Ein als AfD-nah geltender Verein namens Zentrum ist erstmals in den Betriebsrat des Volkswagen-Standorts Braunschweig eingezogen. Bei der kürzlich abgehaltenen Wahl erhielt die Liste des Vereins 6,49 Prozent der Stimmen, wie die örtliche IG Metall nach der Auszählung bestätigte. Dieses Ergebnis sichert dem Zentrum zwei der insgesamt 35 Sitze im Betriebsrat in Braunschweig und markiert eine neue Entwicklung in der Vertretung der Arbeitnehmerinteressen bei dem Automobilhersteller. Die etablierte IG Metall dominierte die Wahl weiterhin mit 78,5 Prozent der Stimmen und 28 Mandaten, während die Christliche Gewerkschaft Metall 15 Prozent und fünf Sitze erreichte.
Das Zentrum, das sich selbst als „alternative Gewerkschaft“ positioniert, trat in Braunschweig als einziger VW-Standort mit einer eigenen Liste an. Ursprünglich wurde der Verein im Jahr 2009 als „Zentrum Automobil“ im Mercedes-Benz-Werk Stuttgart-Untertürkheim gegründet und ist bisher vor allem in Süd- und Ostdeutschland aktiv. In Braunschweig waren lediglich zwei Kandidaten aufgestellt, die mit dem Wahlergebnis nun beide einen Sitz erringen konnten. Berichte aus dem Umfeld des Gesamtbetriebsrats deuten darauf hin, dass das erzielte Stimmenanteil ohnehin nicht für mehr Sitze ausgereicht hätte, was die begrenzte, aber signifikante Präsenz unterstreicht.

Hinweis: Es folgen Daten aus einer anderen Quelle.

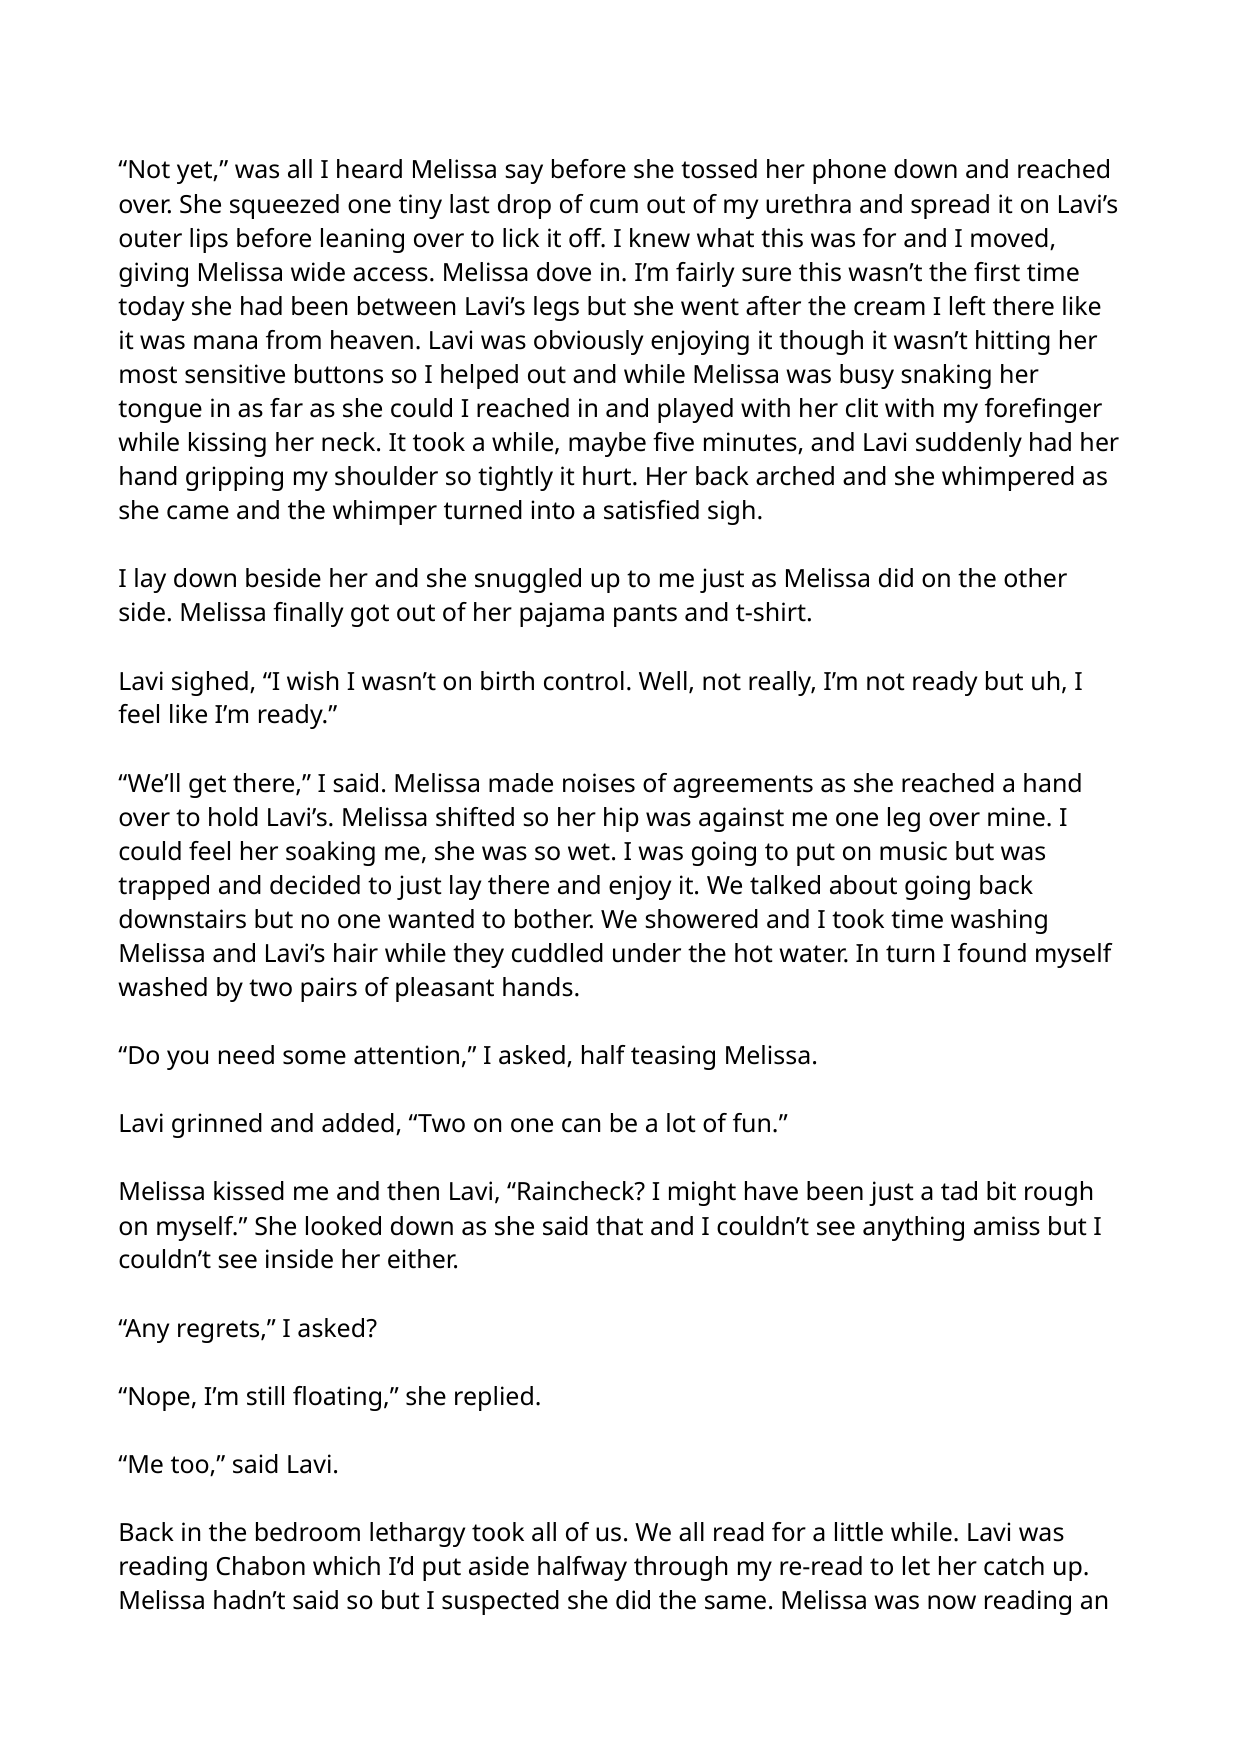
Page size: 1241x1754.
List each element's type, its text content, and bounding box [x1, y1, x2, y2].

text “Nope, I’m still floating,” she replied. [118, 1378, 1122, 1412]
text Lavi sighed, “I wish I wasn’t on birth control. Well, not really, I’m not ready but uh, I feel like I’m ready.” [118, 663, 1122, 731]
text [118, 1515, 1122, 1617]
text “Not yet,” was all I heard Melissa say before she tossed her phone down and reached over. She squeezed one tiny last drop of cum out of my urethra and spread it on Lavi’s outer lips before leaning over to lick it off. I knew what this was for and I moved, giving Melissa wide access. Melissa dove in. I’m fairly sure this wasn’t the first time today she had been between Lavi’s legs but she went after the cream I left there like it was mana from heaven. Lavi was obviously enjoying it though it wasn’t hitting her most sensitive buttons so I helped out and while Melissa was busy snaking her tongue in as far as she could I reached in and played with her clit with my forefinger while kissing her neck. It took a while, maybe five minutes, and Lavi suddenly had her hand gripping my shoulder so tightly it hurt. Her back arched and she whimpered as she came and the whimper turned into a satisfied sigh. [118, 152, 1122, 527]
text “We’ll get there,” I said. Melissa made noises of agreements as she reached a hand over to hold Lavi’s. Melissa shifted so her hip was against me one leg over mine. I could feel her soaking me, she was so wet. I was going to put on music but was trapped and decided to just lay there and enjoy it. We talked about going back downstairs but no one wanted to bother. We showered and I took time washing Melissa and Lavi’s hair while they cuddled under the hot water. In turn I found myself washed by two pairs of pleasant hands. [118, 765, 1122, 1004]
text I lay down beside her and she snuggled up to me just as Melissa did on the other side. Melissa finally got out of her pajama pants and t-shirt. [118, 561, 1122, 629]
text Lavi grinned and added, “Two on one can be a lot of fun.” [118, 1106, 1122, 1140]
text “Do you need some attention,” I asked, half teasing Melissa. [118, 1038, 1122, 1072]
text Melissa kissed me and then Lavi, “Raincheck? I might have been just a tad bit rough on myself.” She looked down as she said that and I couldn’t see anything amiss but I couldn’t see inside her either. [118, 1174, 1122, 1276]
text “Me too,” said Lavi. [118, 1447, 1122, 1481]
text “Any regrets,” I asked? [118, 1310, 1122, 1344]
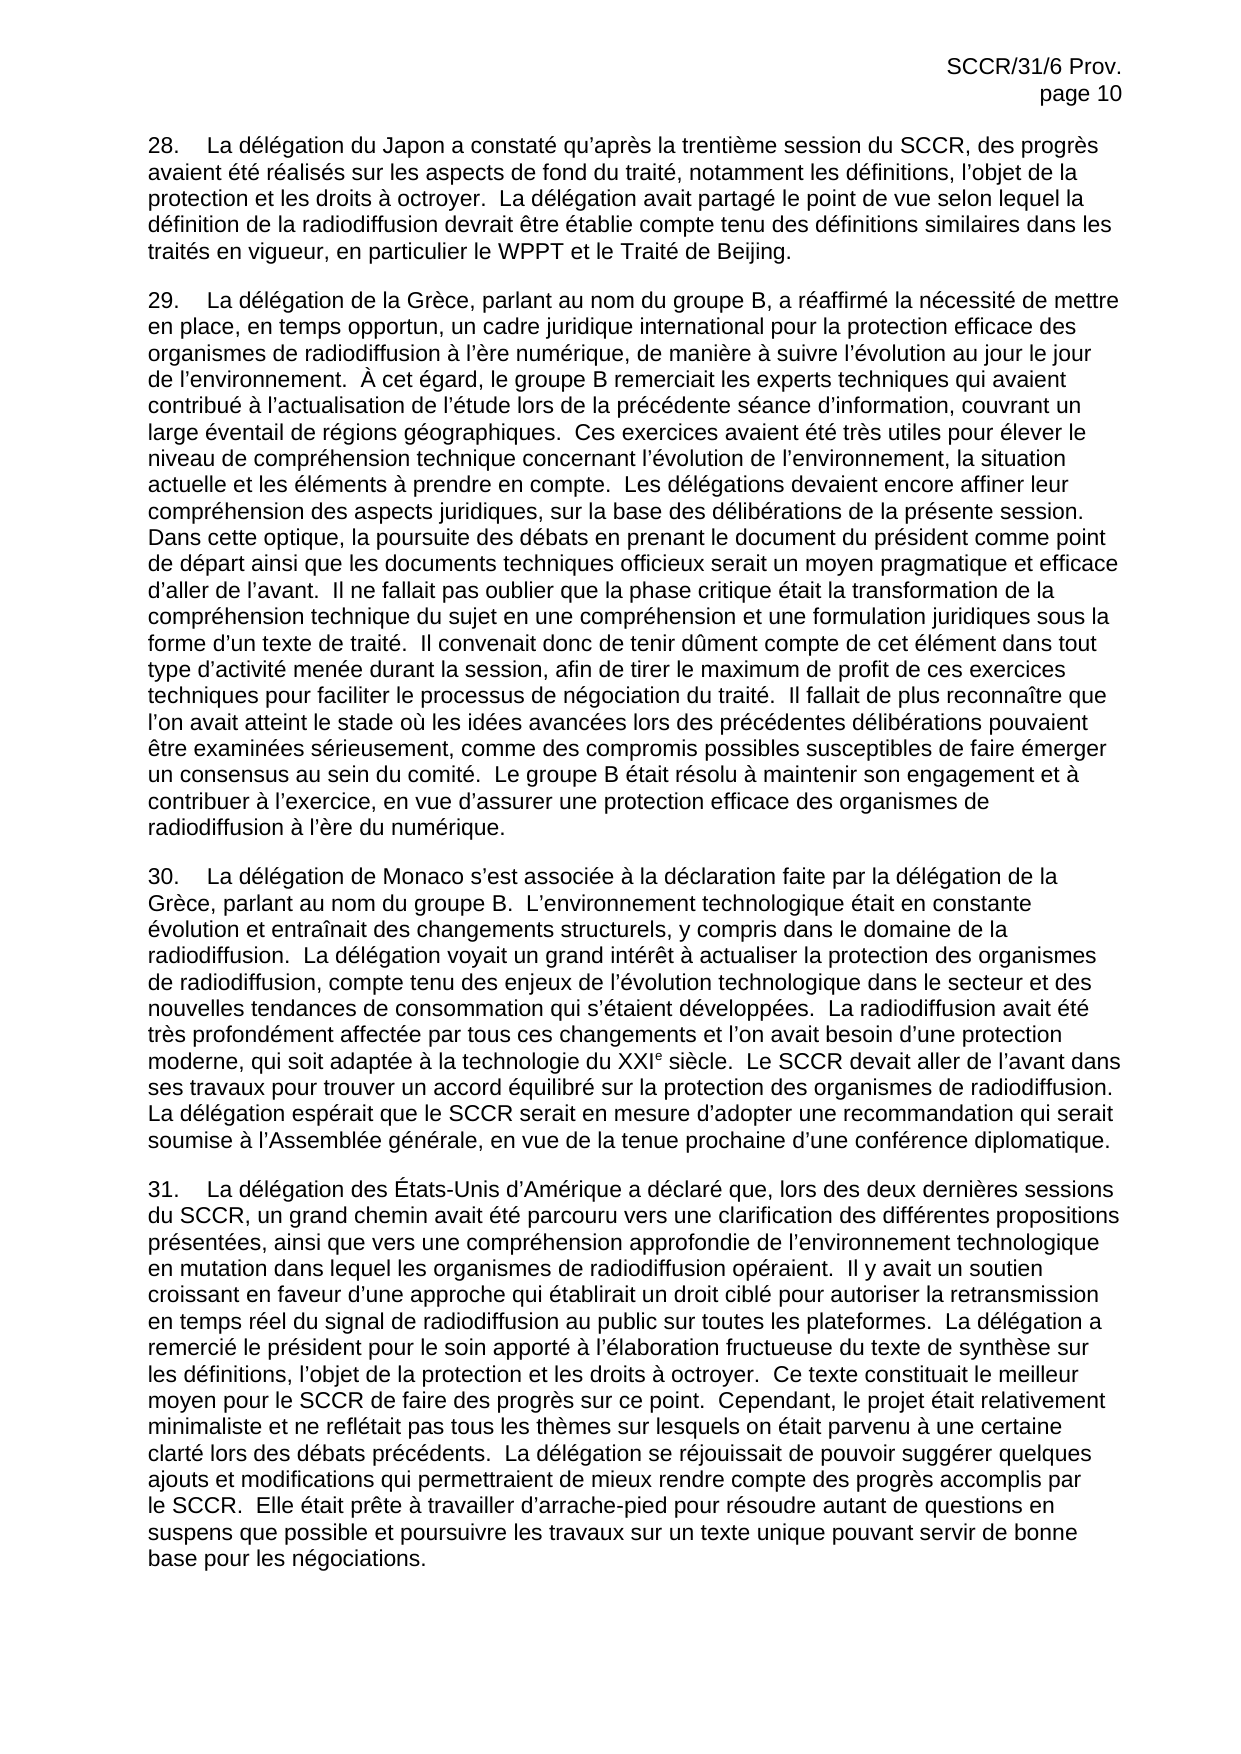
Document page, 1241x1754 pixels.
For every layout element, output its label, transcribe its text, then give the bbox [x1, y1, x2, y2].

text La délégation du Japon a constaté qu’après la trentième session du SCCR, des progrès avaient été réalisés sur les aspects de fond du traité, notamment les définitions, l’objet de la protection et les droits à octroyer. La délégation avait partagé le point de vue selon lequel la définition de la radiodiffusion devrait être établie compte tenu des définitions similaires dans les traités en vigueur, en particulier le WPPT et le Traité de Beijing. [148, 132, 1122, 264]
text La délégation de Monaco s’est associée à la déclaration faite par la délégation de la Grèce, parlant au nom du groupe B. L’environnement technologique était en constante évolution et entraînait des changements structurels, y compris dans le domaine de la radiodiffusion. La délégation voyait un grand intérêt à actualiser la protection des organismes de radiodiffusion, compte tenu des enjeux de l’évolution technologique dans le secteur et des nouvelles tendances de consommation qui s’étaient développées. La radiodiffusion avait été très profondément affectée par tous ces changements et l’on avait besoin d’une protection moderne, qui soit adaptée à la technologie du XXIe siècle. Le SCCR devait aller de l’avant dans ses travaux pour trouver un accord équilibré sur la protection des organismes de radiodiffusion. La délégation espérait que le SCCR serait en mesure d’adopter une recommandation qui serait soumise à l’Assemblée générale, en vue de la tenue prochaine d’une conférence diplomatique. [148, 863, 1122, 1153]
text La délégation des États-Unis d’Amérique a déclaré que, lors des deux dernières sessions du SCCR, un grand chemin avait été parcouru vers une clarification des différentes propositions présentées, ainsi que vers une compréhension approfondie de l’environnement technologique en mutation dans lequel les organismes de radiodiffusion opéraient. Il y avait un soutien croissant en faveur d’une approche qui établirait un droit ciblé pour autoriser la retransmission en temps réel du signal de radiodiffusion au public sur toutes les plateformes. La délégation a remercié le président pour le soin apporté à l’élaboration fructueuse du texte de synthèse sur les définitions, l’objet de la protection et les droits à octroyer. Ce texte constituait le meilleur moyen pour le SCCR de faire des progrès sur ce point. Cependant, le projet était relativement minimaliste et ne reflétait pas tous les thèmes sur lesquels on était parvenu à une certaine clarté lors des débats précédents. La délégation se réjouissait de pouvoir suggérer quelques ajouts et modifications qui permettraient de mieux rendre compte des progrès accomplis par le SCCR. Elle était prête à travailler d’arrache-pied pour résoudre autant de questions en suspens que possible et poursuivre les travaux sur un texte unique pouvant servir de bonne base pour les négociations. [148, 1176, 1122, 1571]
text La délégation de la Grèce, parlant au nom du groupe B, a réaffirmé la nécessité de mettre en place, en temps opportun, un cadre juridique international pour la protection efficace des organismes de radiodiffusion à l’ère numérique, de manière à suivre l’évolution au jour le jour de l’environnement. À cet égard, le groupe B remerciait les experts techniques qui avaient contribué à l’actualisation de l’étude lors de la précédente séance d’information, couvrant un large éventail de régions géographiques. Ces exercices avaient été très utiles pour élever le niveau de compréhension technique concernant l’évolution de l’environnement, la situation actuelle et les éléments à prendre en compte. Les délégations devaient encore affiner leur compréhension des aspects juridiques, sur la base des délibérations de la présente session. Dans cette optique, la poursuite des débats en prenant le document du président comme point de départ ainsi que les documents techniques officieux serait un moyen pragmatique et efficace d’aller de l’avant. Il ne fallait pas oublier que la phase critique était la transformation de la compréhension technique du sujet en une compréhension et une formulation juridiques sous la forme d’un texte de traité. Il convenait donc de tenir dûment compte de cet élément dans tout type d’activité menée durant la session, afin de tirer le maximum de profit de ces exercices techniques pour faciliter le processus de négociation du traité. Il fallait de plus reconnaître que l’on avait atteint le stade où les idées avancées lors des précédentes délibérations pouvaient être examinées sérieusement, comme des compromis possibles susceptibles de faire émerger un consensus au sein du comité. Le groupe B était résolu à maintenir son engagement et à contribuer à l’exercice, en vue d’assurer une protection efficace des organismes de radiodiffusion à l’ère du numérique. [148, 287, 1122, 840]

Daniela Nowak, die Listenführerin der IG Metall Braunschweig, bewertete das Gesamtwahlergebnis trotz des Einzugs des neuen Akteurs als positiv, insbesondere angesichts der aktuell herausfordernden Zeiten. Sie hob hervor, dass in einer Phase gesellschaftlicher Polarisierung die deutliche Mehrheit der Belegschaft weiterhin auf bewährte Solidarität und Tarifbindung setze. „Gemeinsam setzen wir den Kurs fort“, so Nowak in einer Mitteilung, „Wir werden uns auch in den nächsten Jahren konsequent für die Belange unserer Kolleginnen und Kollegen einsetzen.“ Dies signalisiert eine Fortführung der traditionellen Gewerkschaftsarbeit trotz der veränderten Zusammensetzung des Betriebsrats.
Der Einzug des AfD-nahen Vereins in Braunschweig wird auch im Kontext weiterer Betriebsratswahlen, wie etwa bei VW in Zwickau, als wichtiger Stimmungstest betrachtet. Dort könnten ebenfalls erstmals AfD-nahe Arbeitnehmer eine zentrale Rolle in einer deutschen Autofabrik übernehmen. Diese Entwicklungen spiegeln eine breitere gesellschaftliche Tendenz wider und stellen die etablierten Gewerkschaften vor die Herausforderung, sich in einem zunehmend polarisierten politischen Umfeld zu behaupten und die Interessen ihrer Mitglieder effektiv zu vertreten. Die Präsenz solcher Gruppen wirft Fragen nach den Auswirkungen auf die Unternehmenskultur und die Zusammenarbeit innerhalb der Betriebsräte auf.